O homem que, como jogador, capitaneou a França nas vitórias no Mundial de 1998 e Europeu de 2000, voltou à seleção como treinador em 2012, após dois resultados modestos da equipa nas duas grandes competições anteriores. No Mundial 2010, os gauleses ficaram-se pela fase de grupos, numa prova marcada por conflitos graves entre futebolistas e o selecionador Raymond Domenech, de quem se dizia que escolhia jogadores com base no mapa astral - Domenech negou, mas não haverá nada mais antítese de Deschamps, o pragmático Deschamps, do que este rumor. Dois anos depois, com Laurent Blanc, França não passou dos quartos de final no Euro 2012.

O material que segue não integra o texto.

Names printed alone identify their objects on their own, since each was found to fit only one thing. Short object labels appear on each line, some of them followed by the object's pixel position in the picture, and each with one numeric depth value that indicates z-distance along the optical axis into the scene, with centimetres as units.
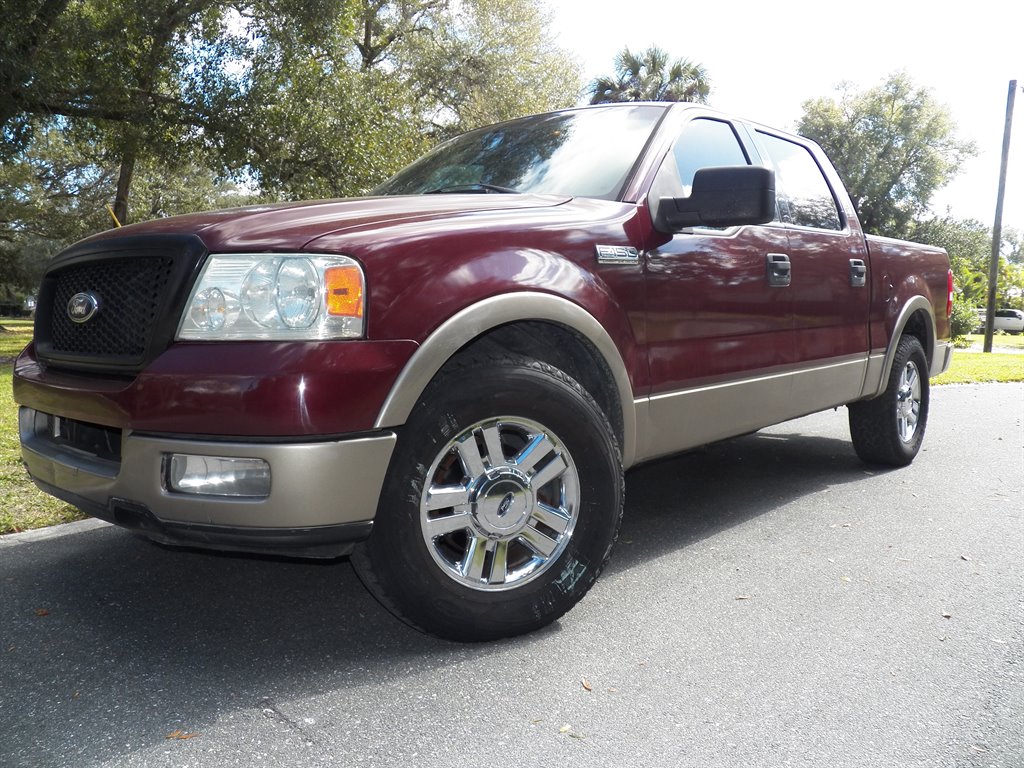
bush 2527
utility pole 2288
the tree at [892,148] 4225
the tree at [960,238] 4353
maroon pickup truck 247
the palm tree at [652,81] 2886
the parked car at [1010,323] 5181
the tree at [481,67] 2400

Já com o antigo médio no banco, França chegou aos ‘quartos’ no Mundial do Brasil, em 2014 (derrota com a Alemanha, que seria campeã mundial) e no Euro 2016, em casa, levou a seleção novamente a uma final, perdida, para bem dos pecados nacionais, para Portugal. O triunfo dois anos depois no Mundial da Rússia, numa caminhada mais sólida do que vistosa, alicerçada num coletivo forte servido pelo talento sobrenatural de Kylian Mbappé, deixaria Deschamps no seleto grupo de homens campeões mundiais enquanto jogadores e treinadores, com Mário Zagallo e Franz Beckenbauer.
À desilusão da saída precoce do Euro 2020, Deschamps respondeu um par de meses depois com a vitória na Liga das Nações e, em 2022, a seleção gaulesa voltou à final do Mundial. Só uma Argentina em missão quase mitológica para oferecer o título a Messi travou nova demonstração de solidez coletiva.

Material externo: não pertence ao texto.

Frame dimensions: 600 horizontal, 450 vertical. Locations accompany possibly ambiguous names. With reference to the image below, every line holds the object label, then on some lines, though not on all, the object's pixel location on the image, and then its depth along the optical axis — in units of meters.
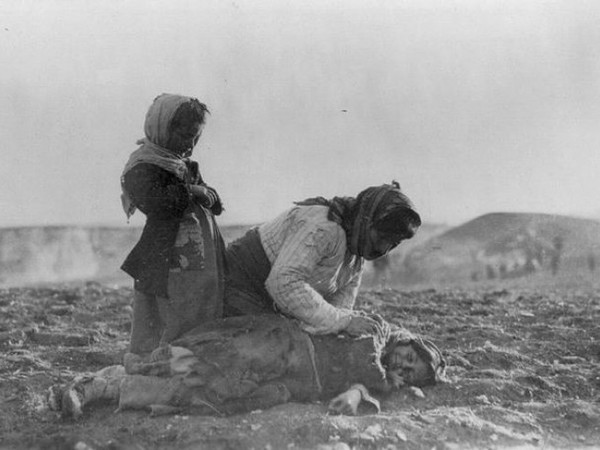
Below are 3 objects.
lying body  3.84
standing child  4.10
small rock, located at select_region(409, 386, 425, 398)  4.25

Desencontros com Benzema e Mbappé
A derrota nas meias-finais do Euro 2024, frente a uma Espanha em estado de graça, foi a primeira de França em encontros a eliminar no tempo regulamentar numa fase final desde 2014. Agora sabemos que Deschamps terá perdido aí oportunidade de ouro de se tornar também um dos únicos homens a sagrar-se campeão da Europa por uma seleção como jogador e treinador, repetindo o feito de Berti Vogts. Uma vitória na despedida, no Mundial de 2026, pode deixá-lo noutro restrito grupo, juntando-se ao italiano Vittorio Pozzo (1934 e 1938) como os dois únicos treinadores campeões mundiais por duas vezes.

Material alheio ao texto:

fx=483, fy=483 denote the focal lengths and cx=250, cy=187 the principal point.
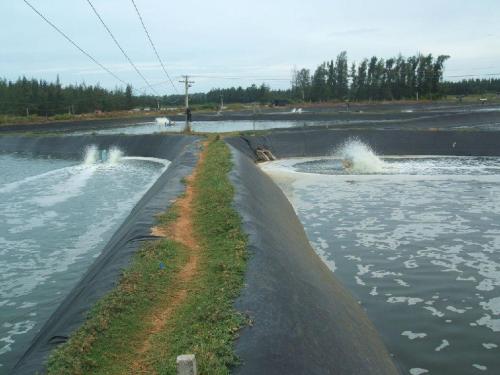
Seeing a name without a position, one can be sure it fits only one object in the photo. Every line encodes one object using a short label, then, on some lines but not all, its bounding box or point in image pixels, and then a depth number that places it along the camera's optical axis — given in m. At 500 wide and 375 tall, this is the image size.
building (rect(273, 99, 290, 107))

Polémicas também as há, claro. Uma das mais espinhosas a não chamada de Karim Benzema e Hatem Ben Arfa ao Euro 2016. O avançado, então uma das estrelas do Real Madrid, estava envolvido numa investigação judicial, suspeito de chantagem ao colega Mathieu Valbuena por causa de um vídeo de teor sexual. Éric Cantona, o verdadeiro némesis de Deschamps, acusou então o selecionador de racismo, numa entrevista ao “The Guardian”, frisando que a origem norte-africana dos dois jogadores poderia ser a razão para a decisão. Deschamps colocou Cantona em tribunal.
As circunstâncias da saída de Benzema da seleção, depois de contrair uma lesão a dias de arrancar o Mundial de 2022, nunca foram totalmente esclarecidas. A recuperação do avançado parecia possível ainda a tempo de jogar na competição, mas terá sido dada ordem a Benzema para regressar ao seu clube, azedando a relação do atacante com o selecionador.
Mais recentemente, Deschamps deixou Kylian Mbappé de fora nos últimos estágios da seleção, que coincidiram com o difícil início de caminhada do avançado no Real Madrid. Se em setembro Mbappé pediu para não ser chamado, nos jogos de novembro a decisão terá sido unicamente de Deschamps. “Foi uma decisão do treinador. Eu queria ir, não sei dizer porque é que não fui chamado”, afirmou Mbappé num programa do Canal+. O “aguadeiro” achou que a cola não deveria ter a maior estrela francesa da atualidade.